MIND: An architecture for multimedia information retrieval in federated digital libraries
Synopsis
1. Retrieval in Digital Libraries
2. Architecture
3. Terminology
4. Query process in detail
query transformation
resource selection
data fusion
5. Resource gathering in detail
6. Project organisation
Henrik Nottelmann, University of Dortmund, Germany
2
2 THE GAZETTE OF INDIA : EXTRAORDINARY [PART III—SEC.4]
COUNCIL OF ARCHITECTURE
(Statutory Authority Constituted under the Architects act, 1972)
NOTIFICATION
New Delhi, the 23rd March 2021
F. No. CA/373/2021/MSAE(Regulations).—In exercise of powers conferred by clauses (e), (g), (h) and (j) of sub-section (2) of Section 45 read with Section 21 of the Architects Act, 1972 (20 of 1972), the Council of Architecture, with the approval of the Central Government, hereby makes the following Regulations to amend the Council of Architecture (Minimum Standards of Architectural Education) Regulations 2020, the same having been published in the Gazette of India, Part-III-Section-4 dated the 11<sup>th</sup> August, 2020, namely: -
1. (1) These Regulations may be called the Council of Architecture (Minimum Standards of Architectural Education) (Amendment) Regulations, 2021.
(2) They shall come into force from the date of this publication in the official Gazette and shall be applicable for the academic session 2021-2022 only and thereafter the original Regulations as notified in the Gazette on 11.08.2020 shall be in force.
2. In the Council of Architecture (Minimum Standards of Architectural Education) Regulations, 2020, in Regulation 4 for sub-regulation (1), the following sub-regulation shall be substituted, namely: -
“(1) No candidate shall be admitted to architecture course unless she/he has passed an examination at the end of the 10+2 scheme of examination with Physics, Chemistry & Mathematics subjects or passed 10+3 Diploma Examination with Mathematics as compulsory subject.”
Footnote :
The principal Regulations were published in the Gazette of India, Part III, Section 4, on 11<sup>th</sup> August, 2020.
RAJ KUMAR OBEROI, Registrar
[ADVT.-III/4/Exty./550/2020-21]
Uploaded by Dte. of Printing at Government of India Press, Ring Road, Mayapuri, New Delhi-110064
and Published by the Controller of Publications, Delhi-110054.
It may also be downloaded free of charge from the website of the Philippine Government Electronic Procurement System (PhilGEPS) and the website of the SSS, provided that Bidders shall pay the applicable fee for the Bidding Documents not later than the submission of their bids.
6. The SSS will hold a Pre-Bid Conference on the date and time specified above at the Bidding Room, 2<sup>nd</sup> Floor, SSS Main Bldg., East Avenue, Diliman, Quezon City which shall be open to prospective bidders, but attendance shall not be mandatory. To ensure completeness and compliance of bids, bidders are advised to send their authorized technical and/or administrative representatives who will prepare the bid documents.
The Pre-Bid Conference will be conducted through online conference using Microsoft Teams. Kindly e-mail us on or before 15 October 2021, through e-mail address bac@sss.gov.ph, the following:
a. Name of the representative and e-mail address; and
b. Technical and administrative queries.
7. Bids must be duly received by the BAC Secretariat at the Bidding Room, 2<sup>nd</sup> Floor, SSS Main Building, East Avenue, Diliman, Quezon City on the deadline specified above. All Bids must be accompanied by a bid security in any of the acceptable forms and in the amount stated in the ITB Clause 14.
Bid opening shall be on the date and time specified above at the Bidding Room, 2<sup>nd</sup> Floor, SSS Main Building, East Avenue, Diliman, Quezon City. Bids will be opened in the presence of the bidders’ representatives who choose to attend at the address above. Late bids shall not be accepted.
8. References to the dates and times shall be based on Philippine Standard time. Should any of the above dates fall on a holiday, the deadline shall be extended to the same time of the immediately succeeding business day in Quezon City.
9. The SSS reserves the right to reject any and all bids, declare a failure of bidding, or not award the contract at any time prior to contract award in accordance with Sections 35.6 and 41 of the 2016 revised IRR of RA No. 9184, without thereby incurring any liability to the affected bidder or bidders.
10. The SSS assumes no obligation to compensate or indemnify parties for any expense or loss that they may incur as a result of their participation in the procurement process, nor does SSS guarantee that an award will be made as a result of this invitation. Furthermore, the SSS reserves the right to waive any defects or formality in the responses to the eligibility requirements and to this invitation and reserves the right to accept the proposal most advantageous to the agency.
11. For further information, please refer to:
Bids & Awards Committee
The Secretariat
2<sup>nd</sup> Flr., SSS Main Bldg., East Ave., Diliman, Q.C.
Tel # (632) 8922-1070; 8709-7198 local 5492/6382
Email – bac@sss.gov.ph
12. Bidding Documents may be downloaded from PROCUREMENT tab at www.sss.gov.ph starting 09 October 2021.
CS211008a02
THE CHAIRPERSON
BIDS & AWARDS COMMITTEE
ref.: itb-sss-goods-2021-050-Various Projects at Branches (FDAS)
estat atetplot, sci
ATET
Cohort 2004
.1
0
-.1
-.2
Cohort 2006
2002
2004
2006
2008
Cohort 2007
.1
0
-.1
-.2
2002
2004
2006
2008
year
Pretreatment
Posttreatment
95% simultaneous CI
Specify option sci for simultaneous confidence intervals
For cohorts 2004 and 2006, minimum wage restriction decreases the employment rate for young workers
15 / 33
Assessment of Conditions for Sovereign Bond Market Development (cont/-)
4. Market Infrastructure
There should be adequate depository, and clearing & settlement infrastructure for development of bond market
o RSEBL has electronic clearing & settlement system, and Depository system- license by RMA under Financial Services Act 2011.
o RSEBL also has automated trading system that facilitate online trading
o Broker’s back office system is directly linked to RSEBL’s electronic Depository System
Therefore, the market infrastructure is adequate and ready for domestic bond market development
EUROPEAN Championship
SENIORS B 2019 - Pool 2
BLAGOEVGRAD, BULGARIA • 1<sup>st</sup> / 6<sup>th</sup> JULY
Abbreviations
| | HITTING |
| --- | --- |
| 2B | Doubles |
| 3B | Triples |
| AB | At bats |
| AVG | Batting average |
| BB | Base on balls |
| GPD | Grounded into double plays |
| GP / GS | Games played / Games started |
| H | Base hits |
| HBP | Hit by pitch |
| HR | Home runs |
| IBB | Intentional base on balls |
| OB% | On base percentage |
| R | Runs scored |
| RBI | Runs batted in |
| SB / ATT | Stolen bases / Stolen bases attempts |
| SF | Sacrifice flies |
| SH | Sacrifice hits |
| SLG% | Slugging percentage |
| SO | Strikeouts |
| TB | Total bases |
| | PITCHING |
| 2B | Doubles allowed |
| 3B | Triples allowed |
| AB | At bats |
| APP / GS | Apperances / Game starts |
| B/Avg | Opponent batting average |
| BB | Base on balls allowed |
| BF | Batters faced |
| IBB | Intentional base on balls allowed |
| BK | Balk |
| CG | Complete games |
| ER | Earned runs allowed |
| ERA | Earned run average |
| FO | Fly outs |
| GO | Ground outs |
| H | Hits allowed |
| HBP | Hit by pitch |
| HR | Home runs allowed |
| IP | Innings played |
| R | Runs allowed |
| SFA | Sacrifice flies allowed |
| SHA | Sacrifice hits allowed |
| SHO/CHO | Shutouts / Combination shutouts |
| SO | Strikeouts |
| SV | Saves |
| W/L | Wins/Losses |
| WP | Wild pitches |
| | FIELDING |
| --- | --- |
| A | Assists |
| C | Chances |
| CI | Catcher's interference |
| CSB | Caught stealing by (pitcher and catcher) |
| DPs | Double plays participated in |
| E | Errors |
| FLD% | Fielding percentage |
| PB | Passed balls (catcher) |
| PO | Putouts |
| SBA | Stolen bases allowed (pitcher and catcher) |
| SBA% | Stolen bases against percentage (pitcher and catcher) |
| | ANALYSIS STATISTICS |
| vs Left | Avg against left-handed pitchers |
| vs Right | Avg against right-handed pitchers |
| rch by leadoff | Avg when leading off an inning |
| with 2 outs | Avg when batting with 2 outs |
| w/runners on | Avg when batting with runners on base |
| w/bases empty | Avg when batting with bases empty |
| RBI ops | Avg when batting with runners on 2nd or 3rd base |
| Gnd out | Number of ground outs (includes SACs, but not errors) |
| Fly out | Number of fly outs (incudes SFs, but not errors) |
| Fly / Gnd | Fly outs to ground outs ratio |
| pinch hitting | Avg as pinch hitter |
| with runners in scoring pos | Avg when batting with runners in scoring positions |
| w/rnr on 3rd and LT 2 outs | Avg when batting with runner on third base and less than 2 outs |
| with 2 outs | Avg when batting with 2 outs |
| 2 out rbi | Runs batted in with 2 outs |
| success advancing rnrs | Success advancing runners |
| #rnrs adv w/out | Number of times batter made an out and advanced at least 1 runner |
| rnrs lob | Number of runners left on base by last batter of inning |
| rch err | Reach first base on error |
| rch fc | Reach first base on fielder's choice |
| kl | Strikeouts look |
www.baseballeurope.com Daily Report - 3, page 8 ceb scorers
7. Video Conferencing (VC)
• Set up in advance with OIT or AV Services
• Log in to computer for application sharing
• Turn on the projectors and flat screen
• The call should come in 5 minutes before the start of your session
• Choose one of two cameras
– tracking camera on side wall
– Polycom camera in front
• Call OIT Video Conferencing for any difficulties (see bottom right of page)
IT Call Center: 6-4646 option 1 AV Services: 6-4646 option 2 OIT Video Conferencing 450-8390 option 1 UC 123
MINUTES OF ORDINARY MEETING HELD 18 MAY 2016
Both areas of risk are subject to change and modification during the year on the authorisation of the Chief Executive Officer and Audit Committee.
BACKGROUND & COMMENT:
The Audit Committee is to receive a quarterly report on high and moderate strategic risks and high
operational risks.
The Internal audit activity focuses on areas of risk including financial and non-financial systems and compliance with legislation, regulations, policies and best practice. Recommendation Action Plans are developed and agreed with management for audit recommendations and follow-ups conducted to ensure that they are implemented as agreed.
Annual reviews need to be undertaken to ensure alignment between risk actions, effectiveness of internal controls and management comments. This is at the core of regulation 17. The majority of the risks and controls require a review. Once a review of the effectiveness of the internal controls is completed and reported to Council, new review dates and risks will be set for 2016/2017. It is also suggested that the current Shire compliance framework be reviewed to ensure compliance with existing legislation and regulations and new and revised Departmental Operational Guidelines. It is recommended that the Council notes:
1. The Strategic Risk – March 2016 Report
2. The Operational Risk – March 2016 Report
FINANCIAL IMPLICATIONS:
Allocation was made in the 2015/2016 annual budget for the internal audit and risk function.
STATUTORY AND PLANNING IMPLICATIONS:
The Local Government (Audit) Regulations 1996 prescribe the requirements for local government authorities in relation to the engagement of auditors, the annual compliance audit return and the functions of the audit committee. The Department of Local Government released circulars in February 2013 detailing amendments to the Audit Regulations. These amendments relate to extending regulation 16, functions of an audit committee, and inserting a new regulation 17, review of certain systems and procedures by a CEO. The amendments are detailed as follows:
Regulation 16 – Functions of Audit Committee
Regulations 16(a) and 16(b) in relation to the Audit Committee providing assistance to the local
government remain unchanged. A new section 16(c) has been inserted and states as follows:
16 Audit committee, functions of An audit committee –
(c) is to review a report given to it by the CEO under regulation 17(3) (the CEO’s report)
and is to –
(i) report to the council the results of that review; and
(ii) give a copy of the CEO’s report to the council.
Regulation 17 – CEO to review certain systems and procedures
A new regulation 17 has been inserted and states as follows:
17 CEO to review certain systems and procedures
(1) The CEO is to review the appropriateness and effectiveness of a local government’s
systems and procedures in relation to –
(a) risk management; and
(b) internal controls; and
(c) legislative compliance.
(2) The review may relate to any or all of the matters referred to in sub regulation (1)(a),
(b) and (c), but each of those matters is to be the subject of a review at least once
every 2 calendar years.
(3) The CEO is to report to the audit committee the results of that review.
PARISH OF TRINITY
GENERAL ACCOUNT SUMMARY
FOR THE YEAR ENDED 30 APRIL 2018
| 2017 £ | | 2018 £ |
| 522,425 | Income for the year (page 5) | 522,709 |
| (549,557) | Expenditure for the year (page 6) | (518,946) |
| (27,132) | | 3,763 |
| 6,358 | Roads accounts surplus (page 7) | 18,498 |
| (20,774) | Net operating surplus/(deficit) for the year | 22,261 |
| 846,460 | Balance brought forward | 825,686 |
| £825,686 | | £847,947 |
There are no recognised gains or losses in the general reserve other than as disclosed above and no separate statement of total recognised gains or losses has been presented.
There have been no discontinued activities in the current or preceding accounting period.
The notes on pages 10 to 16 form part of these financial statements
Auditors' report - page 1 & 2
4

____

PROMPT:
Once you find the line with "9. The SSS reserves" above, print it and every line after it up to and including the line with "2<sup>nd</sup> Flr., SSS", exactly as written and nothing else.

WRITTEN RESPONSE:
9. The SSS reserves the right to reject any and all bids, declare a failure of bidding, or not award the contract at any time prior to contract award in accordance with Sections 35.6 and 41 of the 2016 revised IRR of RA No. 9184, without thereby incurring any liability to the affected bidder or bidders.
10. The SSS assumes no obligation to compensate or indemnify parties for any expense or loss that they may incur as a result of their participation in the procurement process, nor does SSS guarantee that an award will be made as a result of this invitation. Furthermore, the SSS reserves the right to waive any defects or formality in the responses to the eligibility requirements and to this invitation and reserves the right to accept the proposal most advantageous to the agency.
11. For further information, please refer to:
Bids & Awards Committee
The Secretariat
2<sup>nd</sup> Flr., SSS Main Bldg., East Ave., Diliman, Q.C.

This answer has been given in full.